I’m still waiting for the next bit, which is supposed to be: “I’m Joe Biden, and I approve this message.”
So if Bruni is clearly against impeachment but lacks the courage to say so, David Brooks is being marginally more honest. (I swear, a sentence I never believed I might write.) He literally begins with “Donald Trump committed an impeachable offense,” and then proceeds to tell us all the reasons he shouldn’t be impeached.
Brooks’ arguments are so similar to Bruni’s that the hardest part of writing that column was altering the phrasing to avoid outright plagiarism. And the comedy! These guys kill me. Sure, we get all the gags about how we’d see health care and climate change get fixed if it weren't for all the petty meanness on both sides. Which would go away, I guess, if Democrats politely agreed to ignore not just Ukraine but every other instance of Trump's criminality?

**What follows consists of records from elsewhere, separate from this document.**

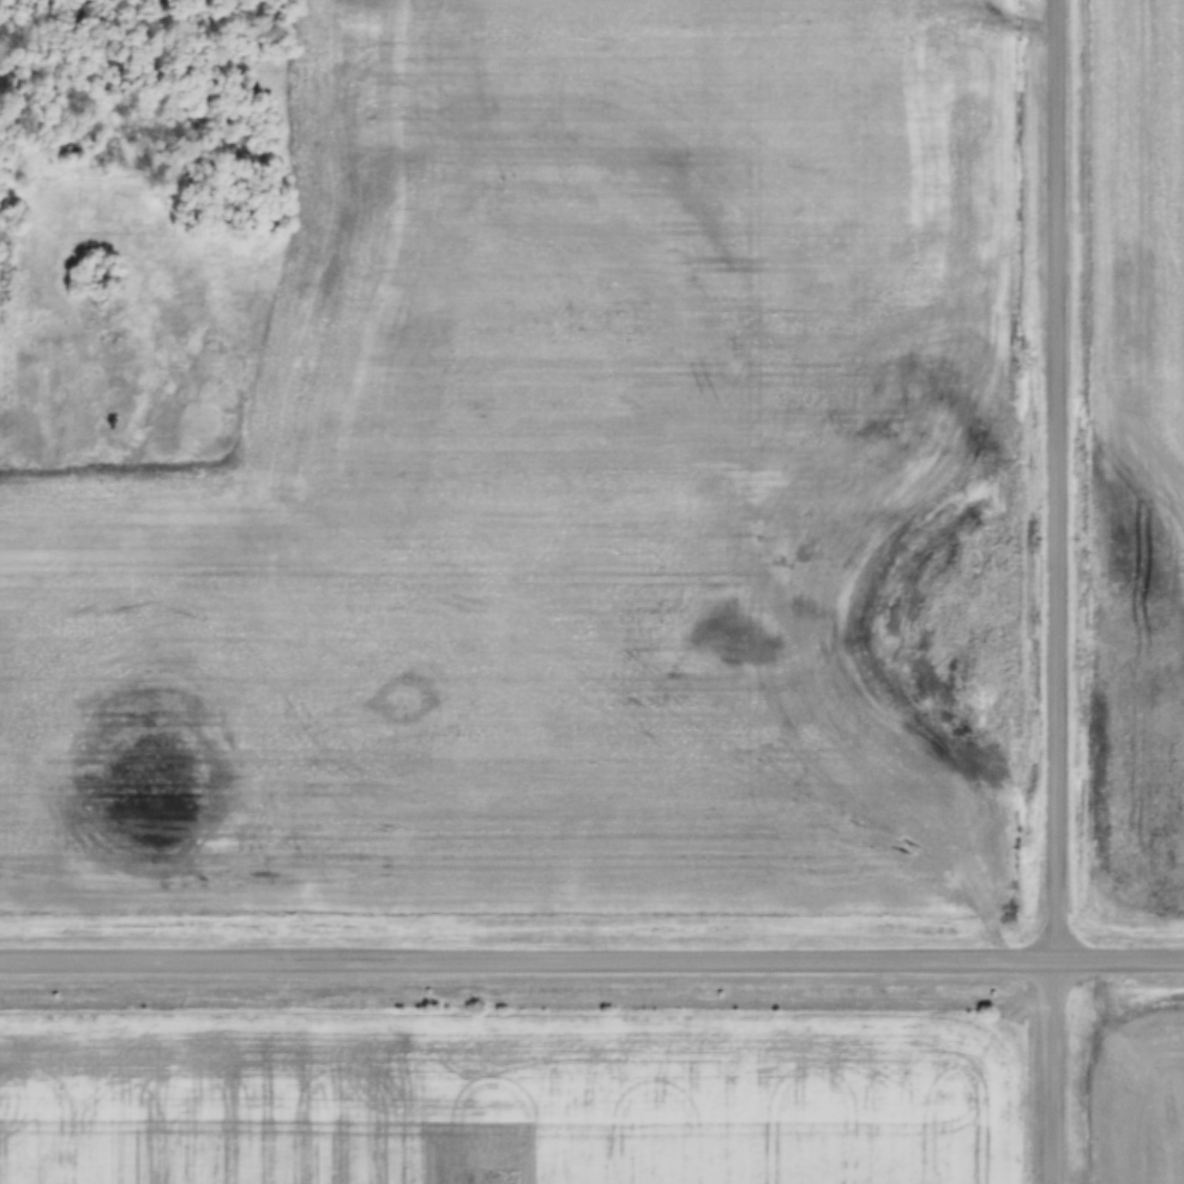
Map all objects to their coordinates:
road: (1057, 480)
road: (591, 960)
road: (1058, 1072)

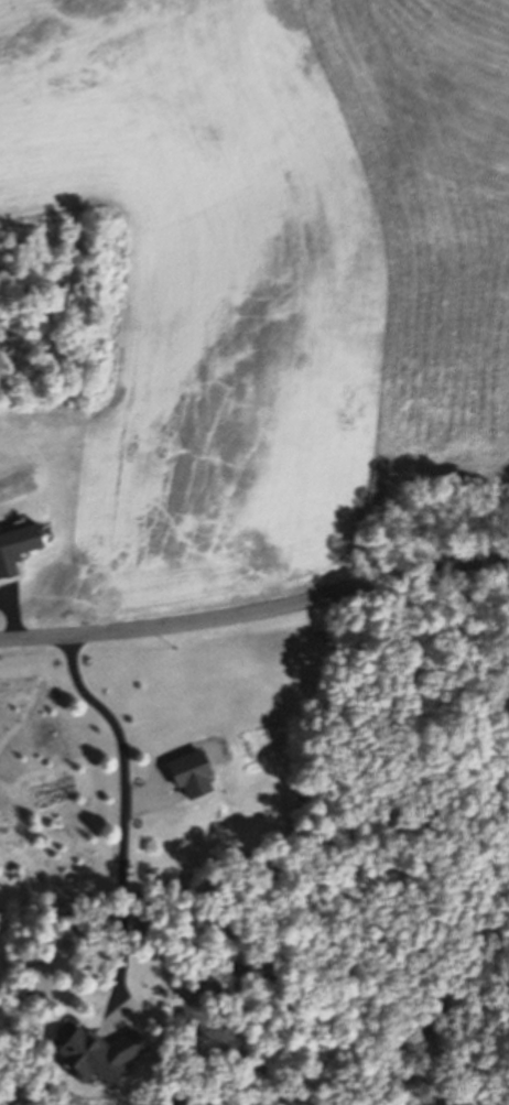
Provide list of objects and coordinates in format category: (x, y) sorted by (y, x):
road: (256, 611)
building: (191, 774)
road: (130, 824)
building: (110, 1053)

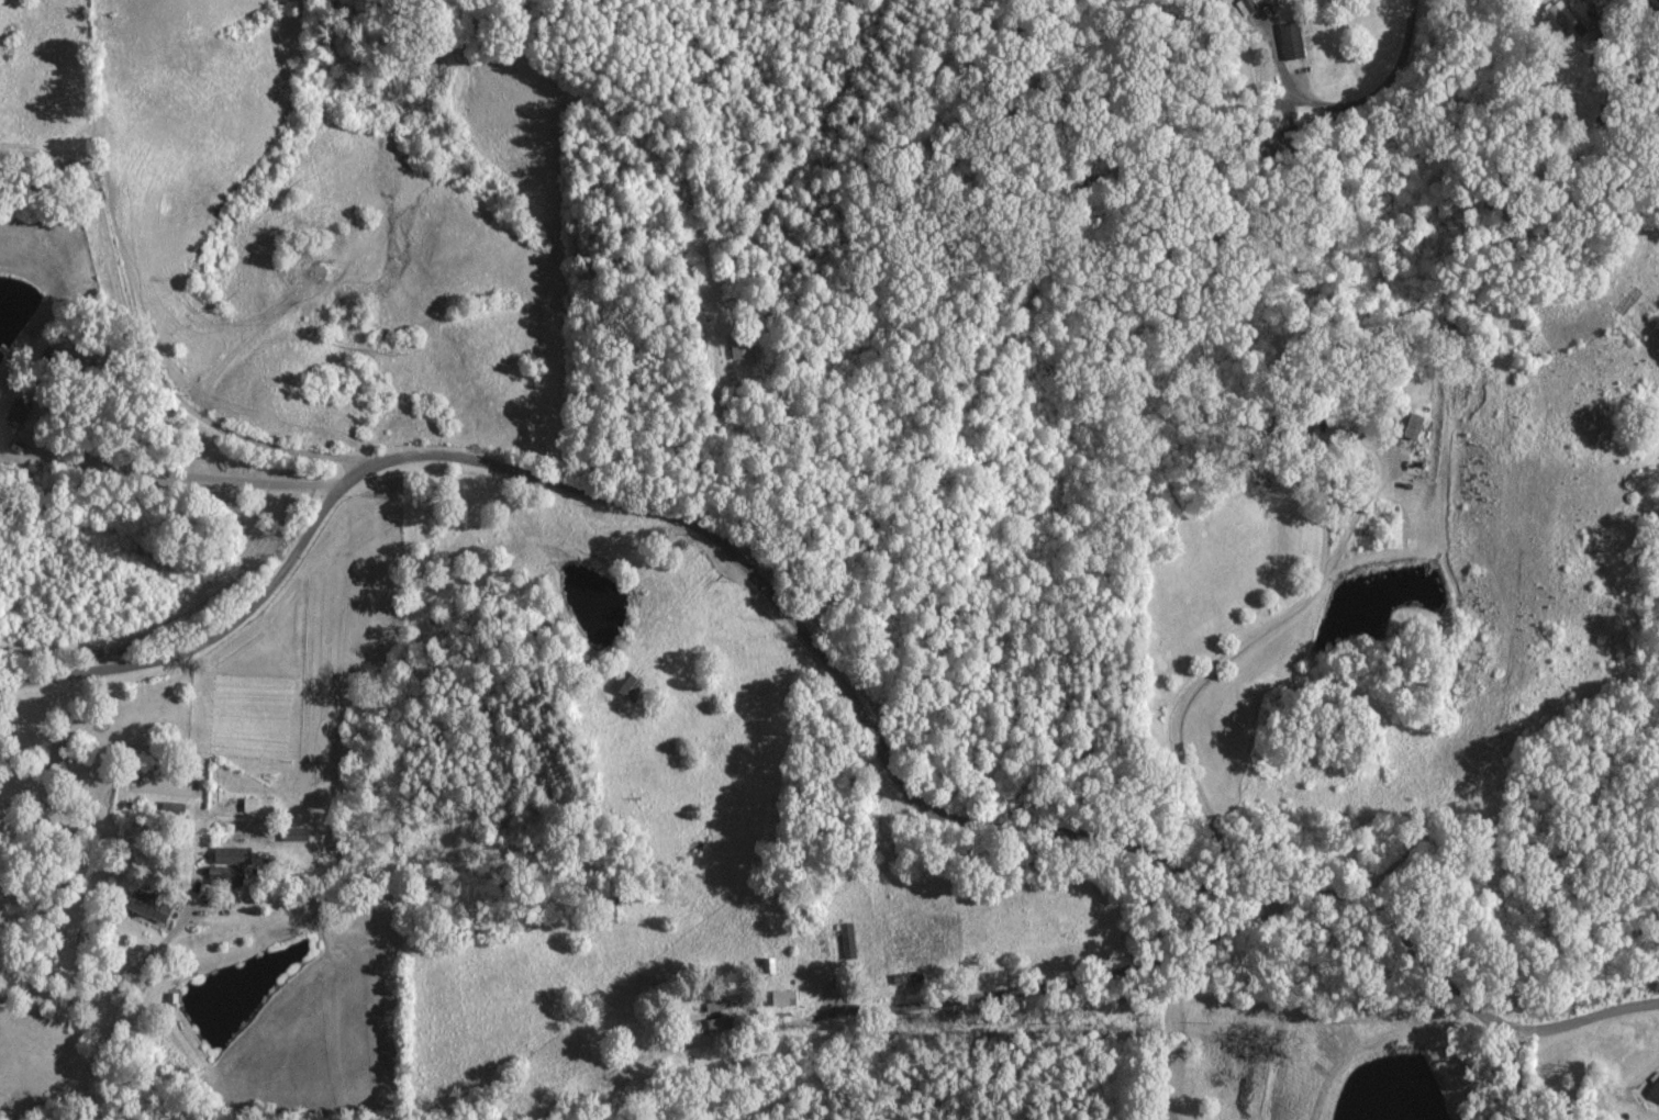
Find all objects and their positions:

Brooks hints that impeachment will further damage “mainstream Republicans,” whoever and wherever they may be, and could bolster the “most bellicose candidates” on the Democratic side. (You get, I guess, two guesses.) But smack in the middle comes the big laugh line: Impeachment is “completely elitist” because it empowers “100 mostly millionaire senators” over the voters:
People will conclude that Democrats are going ahead with impeachment in an election year because they don’t trust the democratic process to yield the right outcome. Democratic elites to voters: We don’t trust you. Too many of you are racists!
Even by the standards of Brooks’ career-long effort to self-manifest as the tribune of the common man, that’s dazzling. For Congress to exercise its constitutional authority over a president he acknowledges is corrupt and criminal is, somehow or other, equivalent to insulting the entire electorate as a basket of deplorables. When, in fact, as responsible adults like David Brooks and the sad-but-wise editorial leadership of the New York Times surely agree, there are very fine people on both sides.